:: What the task asks ::
For every item below, write out its text lines character for character, keeping the line breaks unchanged.

:: Page-level text extractions ::

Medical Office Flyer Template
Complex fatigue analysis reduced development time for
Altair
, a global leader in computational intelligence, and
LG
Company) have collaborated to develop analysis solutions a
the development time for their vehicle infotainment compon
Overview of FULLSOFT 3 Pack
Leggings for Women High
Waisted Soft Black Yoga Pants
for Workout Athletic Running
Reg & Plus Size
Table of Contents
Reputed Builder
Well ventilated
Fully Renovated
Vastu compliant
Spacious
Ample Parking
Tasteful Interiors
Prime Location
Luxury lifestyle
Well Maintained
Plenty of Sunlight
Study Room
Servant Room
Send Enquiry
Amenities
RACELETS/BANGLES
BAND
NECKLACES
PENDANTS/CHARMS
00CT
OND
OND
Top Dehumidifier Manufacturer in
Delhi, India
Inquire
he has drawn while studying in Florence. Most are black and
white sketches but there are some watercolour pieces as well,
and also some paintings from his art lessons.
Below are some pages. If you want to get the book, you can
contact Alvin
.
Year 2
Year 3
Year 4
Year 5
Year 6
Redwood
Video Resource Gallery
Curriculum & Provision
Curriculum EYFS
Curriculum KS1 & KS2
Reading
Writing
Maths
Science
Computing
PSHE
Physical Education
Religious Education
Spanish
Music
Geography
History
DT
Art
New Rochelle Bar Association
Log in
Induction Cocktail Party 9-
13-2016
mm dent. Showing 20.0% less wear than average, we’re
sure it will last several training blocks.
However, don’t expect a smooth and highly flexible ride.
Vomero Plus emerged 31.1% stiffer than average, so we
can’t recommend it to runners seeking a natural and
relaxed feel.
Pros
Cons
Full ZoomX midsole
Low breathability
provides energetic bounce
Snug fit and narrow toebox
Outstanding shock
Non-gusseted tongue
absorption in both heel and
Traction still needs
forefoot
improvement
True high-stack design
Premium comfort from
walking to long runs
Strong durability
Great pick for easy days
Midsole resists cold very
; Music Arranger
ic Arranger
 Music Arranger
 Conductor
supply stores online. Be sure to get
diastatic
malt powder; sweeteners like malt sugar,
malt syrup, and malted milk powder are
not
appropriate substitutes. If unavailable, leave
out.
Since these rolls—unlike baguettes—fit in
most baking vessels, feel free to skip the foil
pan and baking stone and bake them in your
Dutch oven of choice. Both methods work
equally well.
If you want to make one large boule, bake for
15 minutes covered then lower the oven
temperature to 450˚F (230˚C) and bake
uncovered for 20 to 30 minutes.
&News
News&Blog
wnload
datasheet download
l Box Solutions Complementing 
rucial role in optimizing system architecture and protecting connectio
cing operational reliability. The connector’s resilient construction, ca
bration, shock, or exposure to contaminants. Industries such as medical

:: Solution to the problem ::
Medical Office Flyer Template
Complex fatigue analysis reduced development time for
Altair
, a global leader in computational intelligence, and
LG
Company) have collaborated to develop analysis solutions a
the development time for their vehicle infotainment compon
Overview of FULLSOFT 3 Pack
Leggings for Women High
Waisted Soft Black Yoga Pants
for Workout Athletic Running
Reg & Plus Size
Table of Contents
Reputed Builder
Well ventilated
Fully Renovated
Vastu compliant
Spacious
Ample Parking
Tasteful Interiors
Prime Location
Luxury lifestyle
Well Maintained
Plenty of Sunlight
Study Room
Servant Room
Send Enquiry
Amenities
RACELETS/BANGLES
BAND
NECKLACES
PENDANTS/CHARMS
00CT
OND
OND
Top Dehumidifier Manufacturer in
Delhi, India
Inquire
he has drawn while studying in Florence. Most are black and
white sketches but there are some watercolour pieces as well,
and also some paintings from his art lessons.
Below are some pages. If you want to get the book, you can
contact Alvin
.
Year 2
Year 3
Year 4
Year 5
Year 6
Redwood
Video Resource Gallery
Curriculum & Provision
Curriculum EYFS
Curriculum KS1 & KS2
Reading
Writing
Maths
Science
Computing
PSHE
Physical Education
Religious Education
Spanish
Music
Geography
History
DT
Art
New Rochelle Bar Association
Log in
Induction Cocktail Party 9-
13-2016
mm dent. Showing 20.0% less wear than average, we’re
sure it will last several training blocks.
However, don’t expect a smooth and highly flexible ride.
Vomero Plus emerged 31.1% stiffer than average, so we
can’t recommend it to runners seeking a natural and
relaxed feel.
Pros
Cons
Full ZoomX midsole
Low breathability
provides energetic bounce
Snug fit and narrow toebox
Outstanding shock
Non-gusseted tongue
absorption in both heel and
Traction still needs
forefoot
improvement
True high-stack design
Premium comfort from
walking to long runs
Strong durability
Great pick for easy days
Midsole resists cold very
; Music Arranger
ic Arranger
 Music Arranger
 Conductor
supply stores online. Be sure to get
diastatic
malt powder; sweeteners like malt sugar,
malt syrup, and malted milk powder are
not
appropriate substitutes. If unavailable, leave
out.
Since these rolls—unlike baguettes—fit in
most baking vessels, feel free to skip the foil
pan and baking stone and bake them in your
Dutch oven of choice. Both methods work
equally well.
If you want to make one large boule, bake for
15 minutes covered then lower the oven
temperature to 450˚F (230˚C) and bake
uncovered for 20 to 30 minutes.
&News
News&Blog
wnload
datasheet download
l Box Solutions Complementing 
rucial role in optimizing system architecture and protecting connectio
cing operational reliability. The connector’s resilient construction, ca
bration, shock, or exposure to contaminants. Industries such as medical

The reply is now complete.